A third theme, would be around celebrating success. Talking up the success stories, rather than talking down the problems and issues, would have many positive impacts.

It would highlight the opportunity for academics to “dip a toe” in the commercial world leading to more value being created from patented research; it would also attract talent to such companies and attract more investors.

It therefore becomes a virtuous circle with success breeding success. The excellent recent special report in the Financial Times is great example of what is needed, but on a more regular basis. The question for me on this is not what needs doing but who should do it?

And lastly, there is the question of ongoing public policy initiatives to provide continued support. The challenge here is that given the complexity and range of activities involved and as I said earlier, it is almost certain that “one size fits all” policies are not appropriate. Examples of what could be done include:

  • Further CCF initiatives to encourage more university collaboration
  • Looking at HEIF funding which is critical to the support of Knowledge Exchange
  • Access to seed funding
  • Secondment schemes between researchers in universities and companies

Let me conclude by going back to where I started, with Klaus Schwab.
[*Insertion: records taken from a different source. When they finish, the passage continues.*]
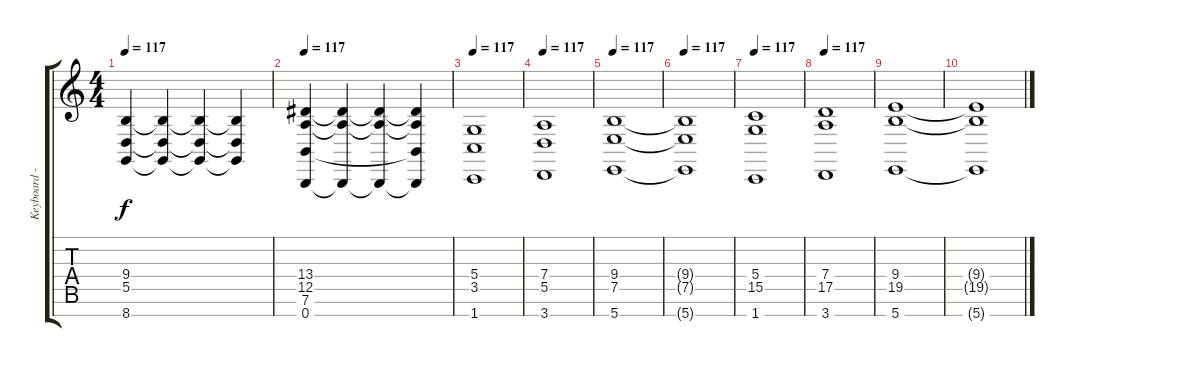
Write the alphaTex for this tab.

\track ("Keyboard - Recorded" "Keyboard -") {instrument accordion}
\staff {score tabs}
\tuning (E4 B3 G3 D3 A2 E2 B1) {hide}
\ts (4 4)
\tempo 117
\clef g2
\ks c
(9.4 5.5 8.7).4{dy f} (9.4{t} 5.5{t} 8.7{t}).4 (9.4{t} 5.5{t} 8.7{t}).4 (9.4{t} 5.5{t} 8.7{t}).4 |
\tempo 117
(13.4 12.5 7.6 0.7).4 (13.4{t} 12.5{t} 0.7{t}).4 (13.4{t} 12.5{t} 0.7{t}).4 (13.4{t} 12.5{t} 7.6{t} 0.7{t}).4 |
\tempo 117
(5.4 3.5 1.7).1 |
\tempo 117
(7.4 5.5 3.7).1 |
\tempo 117
(9.4 7.5 5.7).1 |
\tempo 117
(9.4{t} 7.5{t} 5.7{t}).1 |
\tempo 117
(5.4 15.5 1.7).1 |
\tempo 117
(7.4 17.5 3.7).1 |
(9.4 19.5 5.7).1 |
(9.4{t} 19.5{t} 5.7{t}).1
He said: “The changes (from the Fourth Industrial Revolution) are so profound there has never been a time of greater promise or potential peril. The “concern is that decision makers are too often caught in traditional linear, non-disruptive thinking or too absorbed by immediate concerns”.

The quality of UK university research gives us a distinctive advantage and we are already making significant progress, the question is how to sustain that into a world where change is happening at an exponential speed.

Original script of NCUB’s Annual Lecture delivered on 19 November 2019 by Mike Rees, former deputy group CEO of Standard Chartered, start-up commercialisation expert and angel investor.